◆ Goal of the exercise ◆
Starting with the first line and ending with the last, copy the entries word for word.

Top of Materials provided

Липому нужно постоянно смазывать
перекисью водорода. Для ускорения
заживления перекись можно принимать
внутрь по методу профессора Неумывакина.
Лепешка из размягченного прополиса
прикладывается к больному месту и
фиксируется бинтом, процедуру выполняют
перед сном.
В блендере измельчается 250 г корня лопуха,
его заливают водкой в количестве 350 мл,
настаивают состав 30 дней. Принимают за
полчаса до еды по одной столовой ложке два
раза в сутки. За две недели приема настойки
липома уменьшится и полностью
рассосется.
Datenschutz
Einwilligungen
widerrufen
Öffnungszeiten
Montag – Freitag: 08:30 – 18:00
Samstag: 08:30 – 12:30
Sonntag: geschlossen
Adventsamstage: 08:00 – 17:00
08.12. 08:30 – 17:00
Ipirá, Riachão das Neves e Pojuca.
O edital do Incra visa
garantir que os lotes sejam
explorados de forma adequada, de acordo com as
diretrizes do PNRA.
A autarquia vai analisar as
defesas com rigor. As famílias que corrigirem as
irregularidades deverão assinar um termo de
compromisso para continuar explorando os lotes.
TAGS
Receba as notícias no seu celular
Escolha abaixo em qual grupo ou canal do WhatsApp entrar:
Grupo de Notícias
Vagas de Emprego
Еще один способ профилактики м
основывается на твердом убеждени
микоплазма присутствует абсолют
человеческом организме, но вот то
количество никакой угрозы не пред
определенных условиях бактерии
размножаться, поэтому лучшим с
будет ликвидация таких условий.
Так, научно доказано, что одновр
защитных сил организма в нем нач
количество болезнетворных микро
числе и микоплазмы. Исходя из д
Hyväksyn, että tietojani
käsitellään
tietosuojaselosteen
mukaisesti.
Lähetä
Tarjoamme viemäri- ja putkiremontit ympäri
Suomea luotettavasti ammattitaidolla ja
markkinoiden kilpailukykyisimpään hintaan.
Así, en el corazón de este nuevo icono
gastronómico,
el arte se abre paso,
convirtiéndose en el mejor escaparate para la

Bottom of Materials provided

◆ Output for this task ◆
Липому нужно постоянно смазывать
перекисью водорода. Для ускорения
заживления перекись можно принимать
внутрь по методу профессора Неумывакина.
Лепешка из размягченного прополиса
прикладывается к больному месту и
фиксируется бинтом, процедуру выполняют
перед сном.
В блендере измельчается 250 г корня лопуха,
его заливают водкой в количестве 350 мл,
настаивают состав 30 дней. Принимают за
полчаса до еды по одной столовой ложке два
раза в сутки. За две недели приема настойки
липома уменьшится и полностью
рассосется.
Datenschutz
Einwilligungen
widerrufen
Öffnungszeiten
Montag – Freitag: 08:30 – 18:00
Samstag: 08:30 – 12:30
Sonntag: geschlossen
Adventsamstage: 08:00 – 17:00
08.12. 08:30 – 17:00
Ipirá, Riachão das Neves e Pojuca.
O edital do Incra visa
garantir que os lotes sejam
explorados de forma adequada, de acordo com as
diretrizes do PNRA.
A autarquia vai analisar as
defesas com rigor. As famílias que corrigirem as
irregularidades deverão assinar um termo de
compromisso para continuar explorando os lotes.
TAGS
Receba as notícias no seu celular
Escolha abaixo em qual grupo ou canal do WhatsApp entrar:
Grupo de Notícias
Vagas de Emprego
Еще один способ профилактики м
основывается на твердом убеждени
микоплазма присутствует абсолют
человеческом организме, но вот то
количество никакой угрозы не пред
определенных условиях бактерии
размножаться, поэтому лучшим с
будет ликвидация таких условий.
Так, научно доказано, что одновр
защитных сил организма в нем нач
количество болезнетворных микро
числе и микоплазмы. Исходя из д
Hyväksyn, että tietojani
käsitellään
tietosuojaselosteen
mukaisesti.
Lähetä
Tarjoamme viemäri- ja putkiremontit ympäri
Suomea luotettavasti ammattitaidolla ja
markkinoiden kilpailukykyisimpään hintaan.
Así, en el corazón de este nuevo icono
gastronómico,
el arte se abre paso,
convirtiéndose en el mejor escaparate para la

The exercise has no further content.